The queen carries on despite the carnage, as she is bound to do, blandly making speeches that include the statement “This state-of-the-art dairy complex is testament to the continuing vitality of British udders.” When required to pay attention, Elizabeth II deploys the “royal we” to withering effect.
“The vote went less in our favour, less in yours,” she informs Charles when he crows that public sentiment has swung back towards him after Diana’s interview. Imelda Staunton is a formidable combination of kindness, cluelessness, sternness and resoluteness as her character navigates a never-ending series of storms.
At its peak, The Crown, especially in its first three seasons, permeated the mystique surrounding Elizabeth II, explained her central place in British identity, and elaborated the personal cost of unstinting public service.

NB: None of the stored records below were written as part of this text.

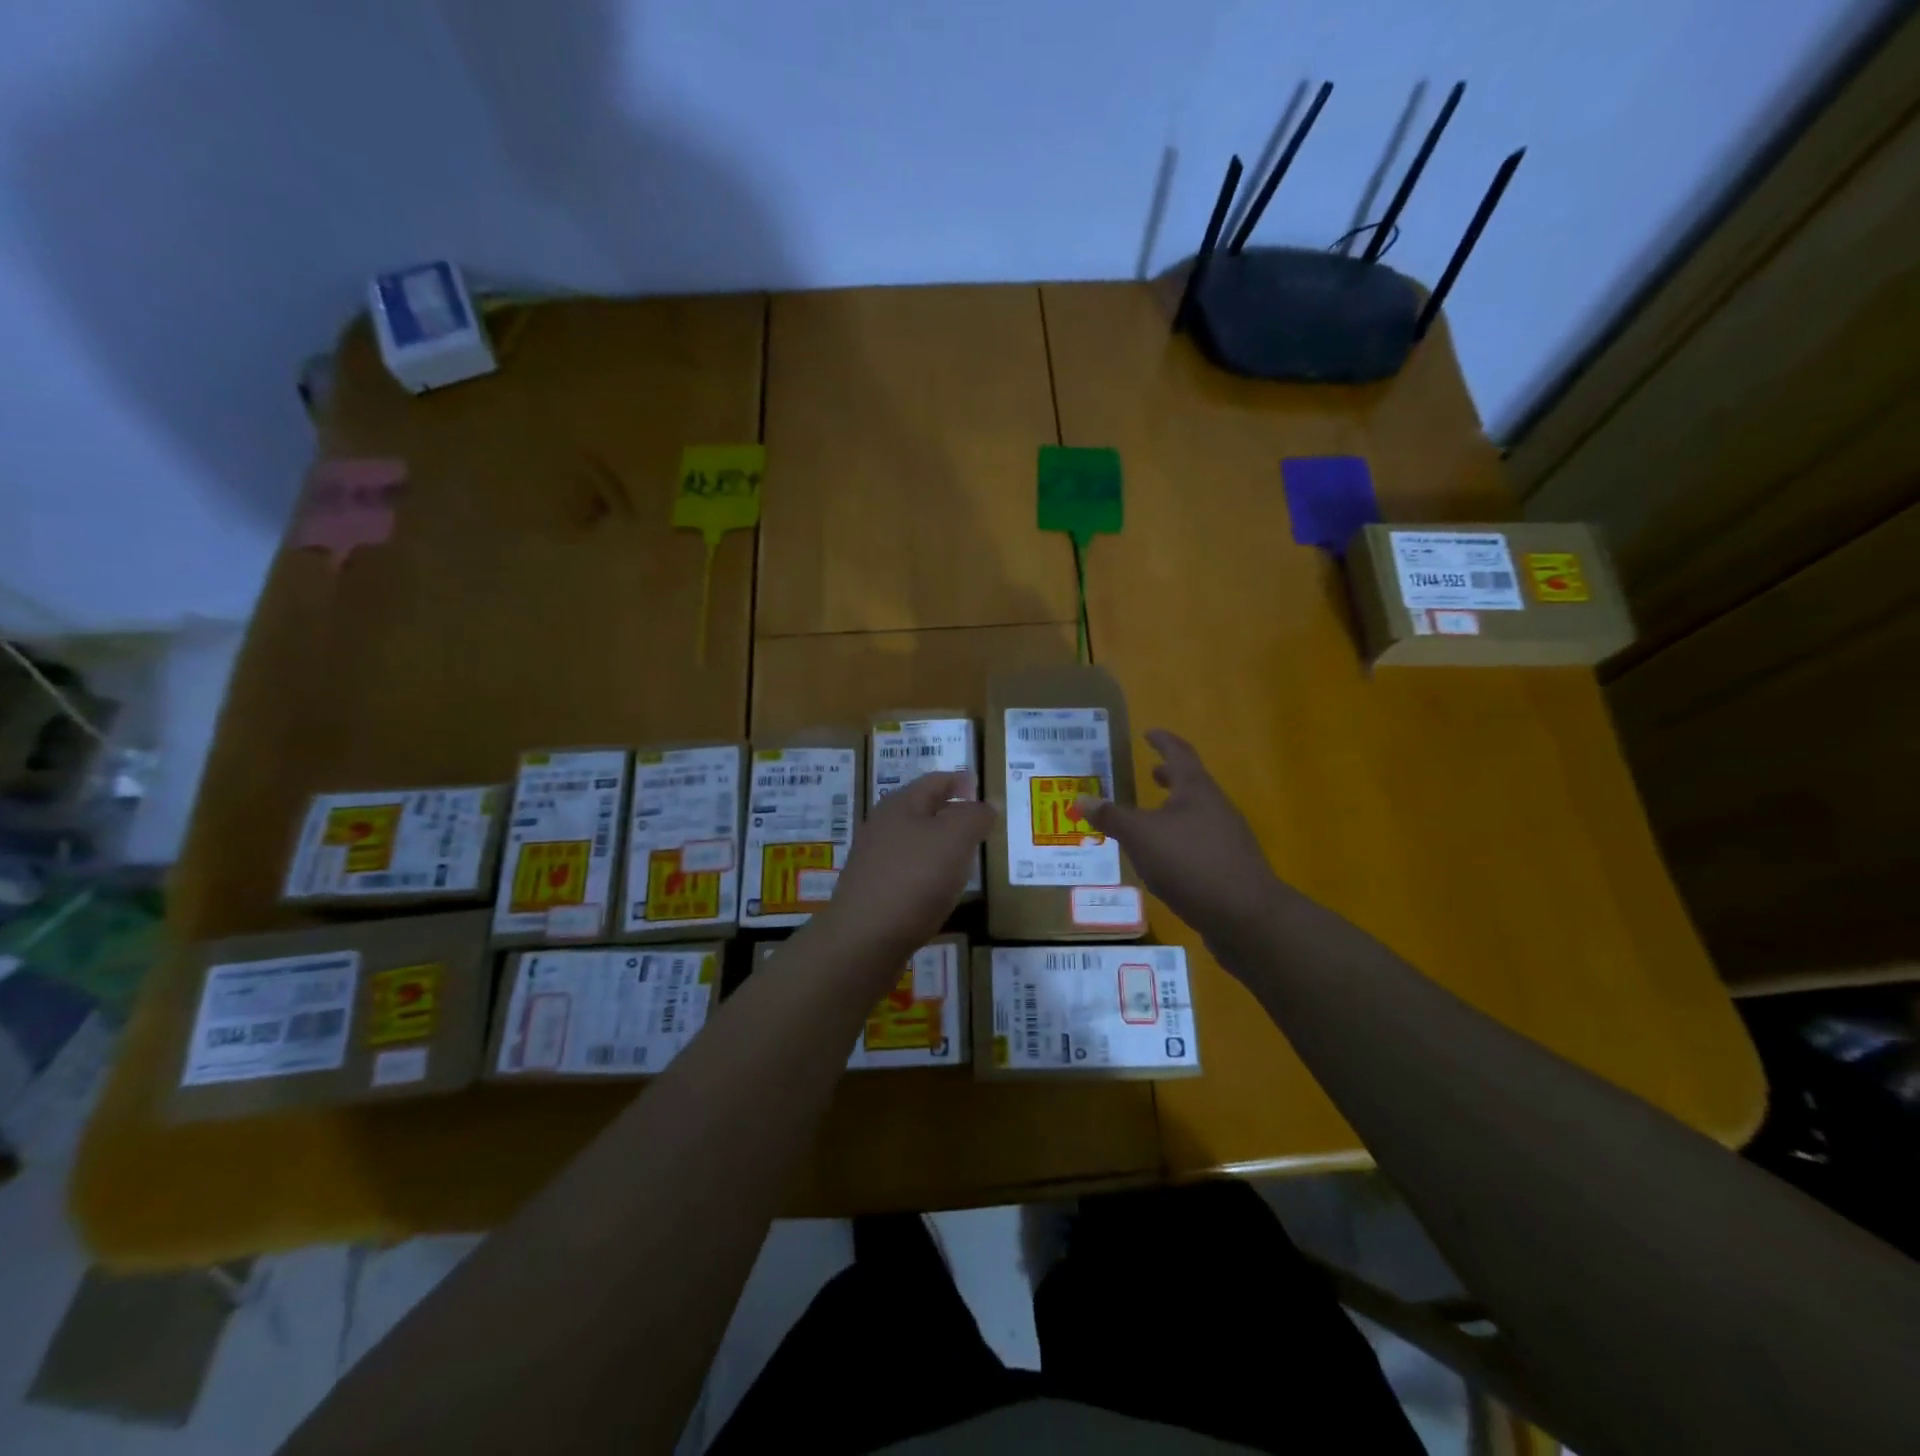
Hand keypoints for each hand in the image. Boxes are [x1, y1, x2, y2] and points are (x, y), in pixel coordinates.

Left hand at [816, 771, 994, 962]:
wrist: (864, 939)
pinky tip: (941, 890)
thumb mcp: (955, 838)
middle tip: (979, 823)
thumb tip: (986, 805)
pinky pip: (908, 873)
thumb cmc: (914, 878)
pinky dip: (929, 874)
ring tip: (966, 857)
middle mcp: (883, 827)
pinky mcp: (874, 892)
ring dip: (940, 845)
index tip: (980, 787)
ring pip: (915, 843)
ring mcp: (874, 861)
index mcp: (900, 805)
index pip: (935, 781)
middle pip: (922, 811)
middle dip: (950, 812)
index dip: (959, 781)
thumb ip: (974, 816)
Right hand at [1074, 729, 1280, 940]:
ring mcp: (1227, 839)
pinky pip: (1199, 843)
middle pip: (1192, 784)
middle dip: (1170, 777)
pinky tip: (1165, 860)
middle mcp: (1216, 808)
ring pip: (1196, 815)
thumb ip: (1112, 817)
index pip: (1179, 753)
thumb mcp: (1141, 837)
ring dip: (1174, 811)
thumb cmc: (1190, 863)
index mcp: (1196, 790)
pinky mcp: (1229, 868)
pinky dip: (1180, 840)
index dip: (1163, 741)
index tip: (1149, 733)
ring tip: (1151, 819)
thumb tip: (1082, 798)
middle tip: (1151, 773)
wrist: (1246, 916)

This was high-value soap operatics delivered in the seductive cadences of Received Pronunciation by an excellent revolving cast and backed by rigorous research, magnificent attention to detail and engaging curiosity about one of the defining features of the British political system.

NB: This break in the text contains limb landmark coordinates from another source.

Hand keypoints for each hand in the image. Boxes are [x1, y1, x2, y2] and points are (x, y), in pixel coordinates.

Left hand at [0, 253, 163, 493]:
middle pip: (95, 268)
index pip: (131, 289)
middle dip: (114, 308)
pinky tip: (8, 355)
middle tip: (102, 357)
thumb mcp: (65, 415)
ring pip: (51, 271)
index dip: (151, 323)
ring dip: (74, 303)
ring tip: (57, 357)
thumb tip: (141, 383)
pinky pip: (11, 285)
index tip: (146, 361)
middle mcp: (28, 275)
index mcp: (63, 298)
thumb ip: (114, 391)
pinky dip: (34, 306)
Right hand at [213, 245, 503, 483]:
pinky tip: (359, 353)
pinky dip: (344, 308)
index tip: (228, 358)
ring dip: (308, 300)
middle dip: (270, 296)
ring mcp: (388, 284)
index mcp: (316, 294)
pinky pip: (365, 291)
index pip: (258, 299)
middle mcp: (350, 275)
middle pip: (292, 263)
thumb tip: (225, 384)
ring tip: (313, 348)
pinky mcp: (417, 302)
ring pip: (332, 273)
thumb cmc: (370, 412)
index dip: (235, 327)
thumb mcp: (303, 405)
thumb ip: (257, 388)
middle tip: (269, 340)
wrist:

Season five too doesn’t disappoint in terms of dramaturgy. Apart from Staunton, Jonathan Pryce, Jonny Lee Miller and Salim Daw are keenly attuned to the wavering emotional graph of their characters. The best metaphor across the show is the one that isn’t spelt out: a potentially miserable life in the fishbowl that results from an accident of birth.
But the balance between the domestic and public spheres – Elizabeth’s personal fire-fighting alongside her handling of successive prime ministers – is lost along the journey into the sewers of messy relationships. There’s an Ingmar Bergman-style Scenes from a Marriage quality to the brittle battles between Diana and Charles. If there was something else going on in the United Kingdom beyond headline-grabbing sexual escapades – economic crises, for instance – we won’t ever know from Morgan’s cherry-picking.

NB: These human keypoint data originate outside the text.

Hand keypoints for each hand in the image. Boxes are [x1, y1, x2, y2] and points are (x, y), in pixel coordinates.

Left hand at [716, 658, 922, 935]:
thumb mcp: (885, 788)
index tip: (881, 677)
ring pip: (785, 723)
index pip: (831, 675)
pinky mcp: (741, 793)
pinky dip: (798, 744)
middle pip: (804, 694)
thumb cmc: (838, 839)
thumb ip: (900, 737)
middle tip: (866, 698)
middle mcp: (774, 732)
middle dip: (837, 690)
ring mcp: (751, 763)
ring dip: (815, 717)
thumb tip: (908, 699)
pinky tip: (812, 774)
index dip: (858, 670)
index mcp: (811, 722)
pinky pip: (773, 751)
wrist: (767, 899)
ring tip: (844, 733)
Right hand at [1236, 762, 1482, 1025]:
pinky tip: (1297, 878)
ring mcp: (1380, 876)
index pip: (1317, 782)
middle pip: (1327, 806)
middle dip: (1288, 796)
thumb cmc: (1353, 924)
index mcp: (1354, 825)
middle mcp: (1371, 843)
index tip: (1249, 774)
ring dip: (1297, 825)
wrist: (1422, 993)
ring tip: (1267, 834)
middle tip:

While Morgan’s talent for projecting his ideas onto how characters based on real people might have privately behaved is sedulously convincing, it’s not always tenable in the latest season. Since its emergence in 2016, The Crown has been inching uncomfortably closer towards a recent past that many of its viewers can actually remember.
The gap between a documentary-style version of well-documented events and Morgan’s subjective spin appears wider than before. For viewers to believe what Morgan presents before them in his ambition to humanise the monarchy – Philip agonising about his loneliness; Charles dreaming of his mother’s abdication – he needed to have aimed higher than low-hanging fruit such as the scheming Al-Fayed and the crooked Bashir.
Enough already, Margaret lashes out at the queen. As has often been the case, Margaret has the last word this time too.